Avanzamos
creyendo que nos guía algo llamado destino. Creemos que el tiempo nos fluye
hasta una meta predefinida desde el inicio de nuestra existencia. Creemos que
el tiempo es un río que nos arrastra implacable hasta el fin. Qué estupidez, ¿no?
¿Qué gracia tendría vivir si todo estuviese planeado?
Quizás sea yo
el estúpido por creer que vivimos de casualidades. Por creer que no es el
estúpido destino al que debemos darle las gracias sino a nuestras acciones. Por
creer que nada está predefinido, ni siquiera tu propia existencia. Todo son
casualidades. Solo podemos darle las gracias a algo, a nosotros mismos y al
tiempo. Sí, a ti querido tiempo, por empujarnos a actuar sin pensar. Si nuestro
tiempo fuese ilimitado no actuaríamos según nuestros instintos, pensaríamos
cada una de nuestras acciones al milímetro y con ello perderíamos las preciosas
casualidades que nos regala la vida al actuar con el corazón y no con la mente.
¿Por qué actuamos más con la mente que con el corazón?
Siempre
avanzamos hacia lo seguro sabiendo que no es el camino que queremos pero sí el
único que creemos poder superar. ¿Sabéis qué os digo? Que estoy cansado de
guiarme por la razón y no por el corazón. Estoy cansado de ser el tonto que
todo lo quiere hacer correcto y se queda en eso, en un intento. Estoy cansado
de avanzar error tras error, porque en eso consiste mi vida. Todo por creer en
mi mente, esa que me tortura día y noche con tu recuerdo y mis miedos. Ahora,
pobre mente, ya no tiene nada con lo que derrumbarme. Todos los días te oigo
llorar mientras el corazón te dice: “Lo siento guerrera, esta batalla la has
perdido, ahora soy yo la que gobierna esta tierra desolada creada por tus
garras. Ahora soy yo quien reconstruye y no destruye. Ahora soy quien actúa.” Y
tiene razón, suficiente daño has creado ya, ahora deja un periodo de
reconstrucción antes de volver a la destrucción sin sentido de mi pequeño cuerpo
y de mi gran interior. Pero quiero avisarte, quizás lograste romperme una vez,
y quizás lo vuelvas a lograr si no me reconstruyo antes, pero tenía la guardia
bajada. Ahora, querida mente, si atacas prepárate porque el contraataque te va
a doler. Ahora no lucho solo, o eso quiero creer. Puede ser que mi cuerpo siga
siendo el mismo y que mi corazón siga igual de frágil, pero sigue latiendo.

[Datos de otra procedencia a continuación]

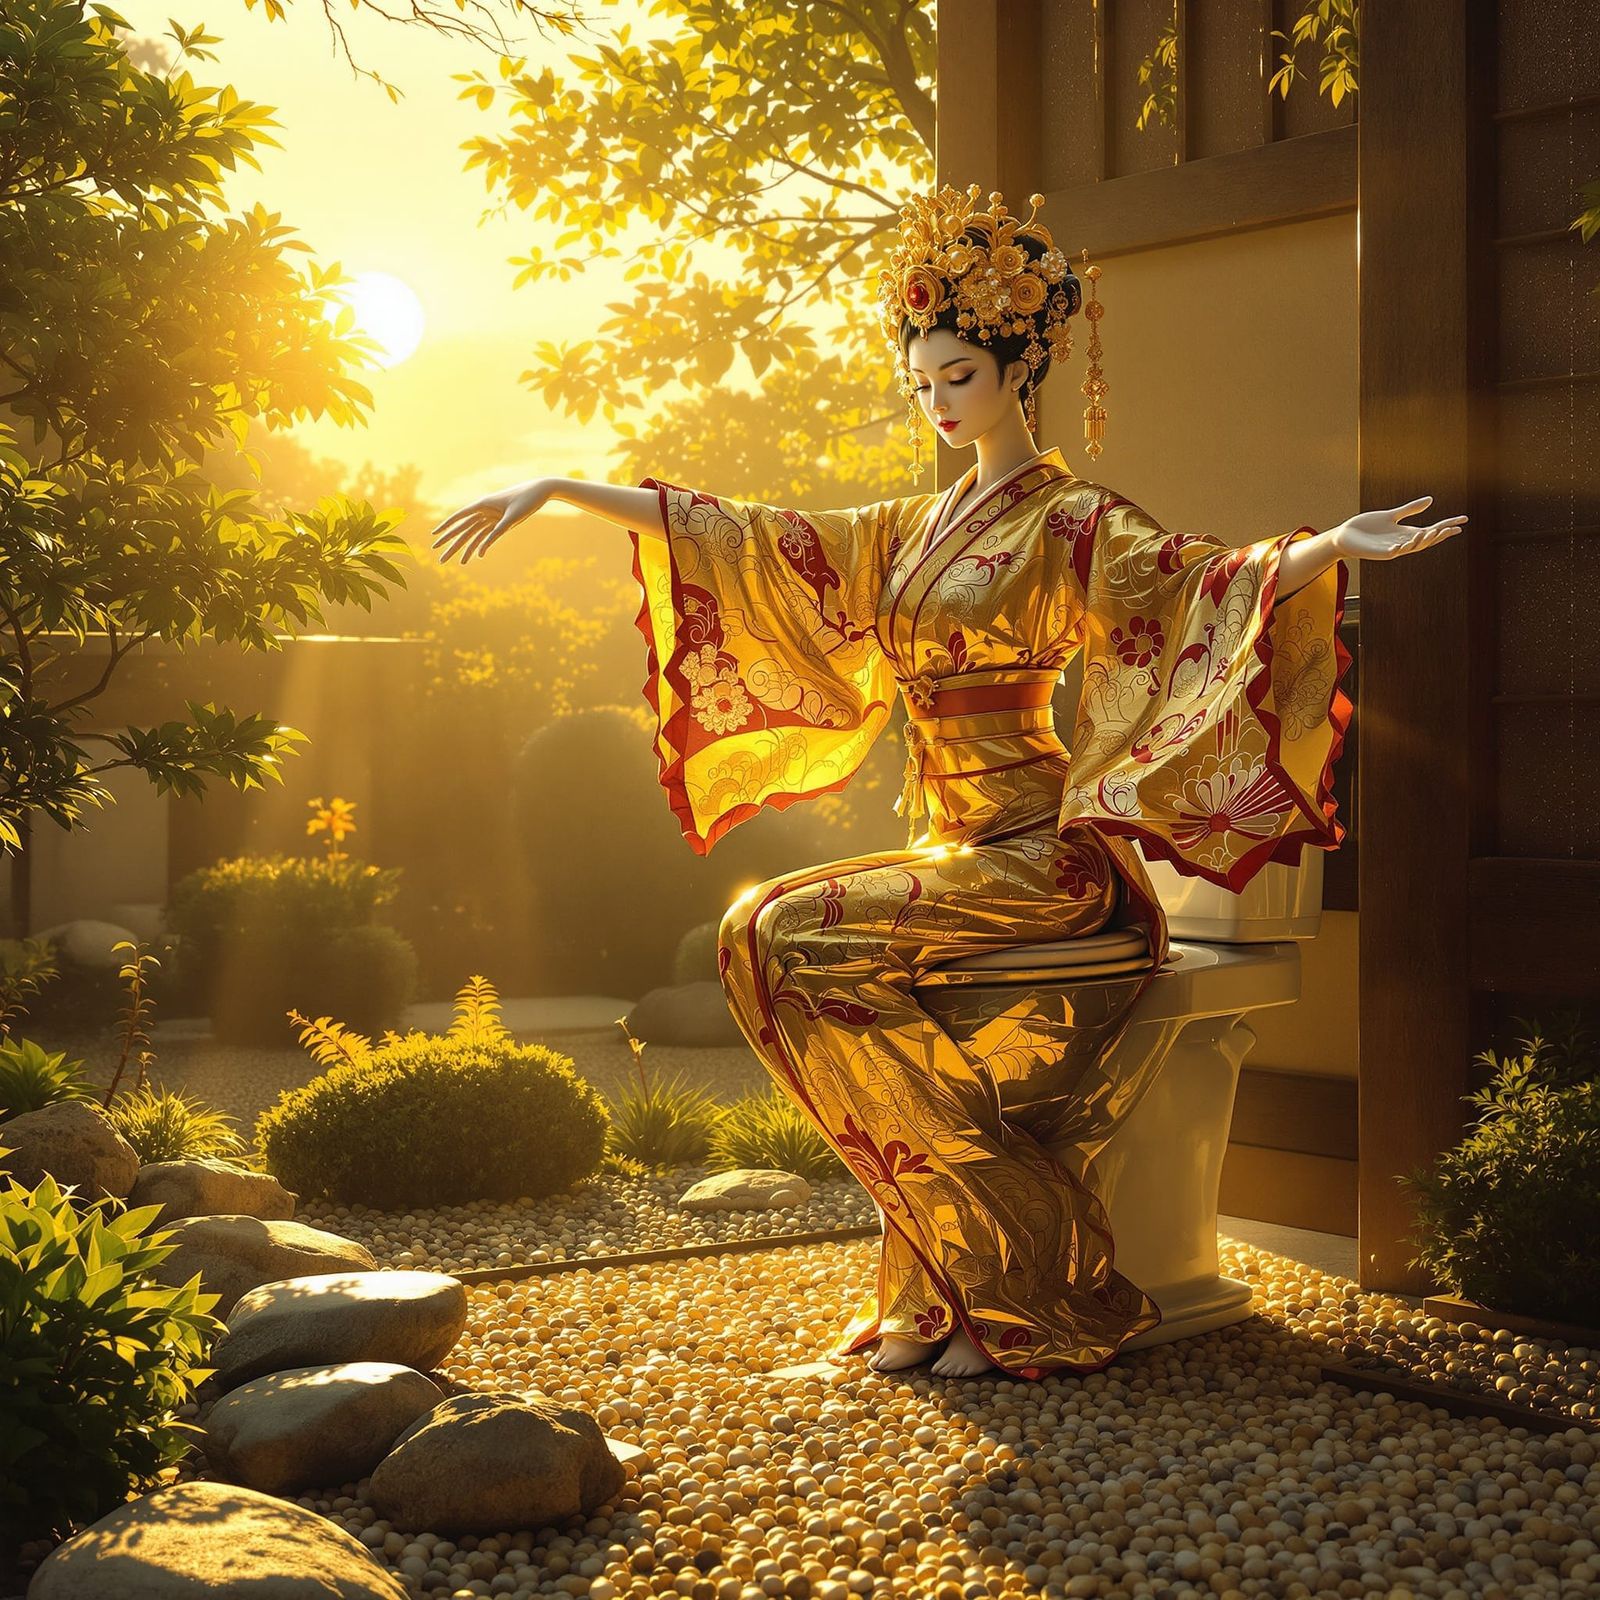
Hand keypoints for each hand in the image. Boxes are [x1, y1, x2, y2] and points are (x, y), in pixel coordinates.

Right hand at [429, 478, 551, 564]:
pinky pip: (487, 535)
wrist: (540, 491)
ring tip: (458, 563)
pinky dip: (482, 545)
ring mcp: (492, 516)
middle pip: (463, 530)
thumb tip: (485, 547)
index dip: (446, 527)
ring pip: (474, 535)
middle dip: (451, 544)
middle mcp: (484, 510)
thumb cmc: (527, 500)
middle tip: (440, 558)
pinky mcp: (500, 521)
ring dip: (465, 549)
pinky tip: (477, 556)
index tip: (434, 536)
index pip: (459, 517)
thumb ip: (498, 531)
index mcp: (483, 504)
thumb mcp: (513, 517)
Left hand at [1330, 496, 1467, 561]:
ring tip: (1434, 530)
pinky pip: (1394, 552)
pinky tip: (1408, 543)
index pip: (1432, 529)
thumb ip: (1410, 509)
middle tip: (1452, 528)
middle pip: (1426, 540)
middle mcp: (1403, 542)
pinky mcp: (1380, 553)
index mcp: (1407, 533)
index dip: (1447, 524)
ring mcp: (1393, 549)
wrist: (1345, 537)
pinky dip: (1402, 548)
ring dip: (1423, 540)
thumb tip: (1431, 500)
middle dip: (1439, 535)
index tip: (1463, 520)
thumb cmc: (1367, 527)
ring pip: (1413, 547)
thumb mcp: (1391, 515)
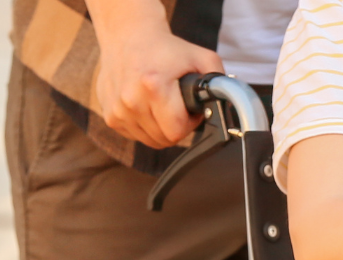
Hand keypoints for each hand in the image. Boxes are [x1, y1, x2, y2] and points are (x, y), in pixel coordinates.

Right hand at [90, 0, 222, 148]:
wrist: (127, 35)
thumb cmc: (165, 48)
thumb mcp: (201, 59)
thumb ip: (221, 84)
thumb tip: (232, 106)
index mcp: (153, 86)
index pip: (177, 132)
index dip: (189, 124)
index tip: (189, 109)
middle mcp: (131, 99)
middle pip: (164, 139)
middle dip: (176, 127)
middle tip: (177, 106)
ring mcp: (118, 110)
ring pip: (150, 141)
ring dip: (160, 128)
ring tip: (161, 103)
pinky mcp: (110, 116)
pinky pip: (136, 135)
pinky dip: (145, 126)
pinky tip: (146, 105)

Late porque estás tú, mi pequeña casualidad, porque cicatrizas las heridas. Mi
corazón late al ritmo del tuyo porque está perdido y necesita un guía para no
pararse. Tú, mi pequeña casualidad, me das la vida. Me das las fuerzas que me
faltan, o que no tengo. Llegaste por un instinto, porque tu corazón quería que
me hablaras y el mío que lo hicieras. Llegaste de improvisto y directo como una
flecha pusiste tu bandera de: “Ahora estoy aquí, quien ataque se las tendrá que
ver conmigo.” Y el instante después pusiste el cartel de reformas. Me escogiste
a mí, a ese destrozo perdido que su sonrisa revelaba felicidad y sus ojos
pedían ayuda a gritos. Ahora me doy cuenta de que mis ojos no pedían ayuda, te
pedían a ti porque ignoraba mis latidos a destiempo que me susurraban que te
hablara. Los ignoraba porque en mi cabeza sonaba la alarma de: “Peligro por
derrumbe, salgan todos de esta sala.” Temía el dolor, temía dejarte entrar y
que tus bombas llamadas palabras estallaran e incendiaran mi interior con más
fuerza que el escozor que causa el dolor. Temía que las heridas que no podían
cicatrizar por falta de plaquetas aumentaran en número. Pero no solo temía mi
dolor, también temía que mi derrumbe arrasara contigo. Pero tú, con tu magia
interna, me hiciste ver que valía la pena arriesgar. Me hiciste ver que cuando
estás estancado solo hay que cambiar la perspectiva. Y eso hice, apagar la
mente que controla mis ojos y avanzar con el corazón. Y mi corazón, atraído por
el palpitar del tuyo, se lanzó como un loco sin temer a la caída que mi mente
tanto esperaba. Y cuando pensé que ya era el fin me encontré entre tus brazos. Y
entonces fui yo quien puso la bandera de: “Arriesgaría mi ser por ti.”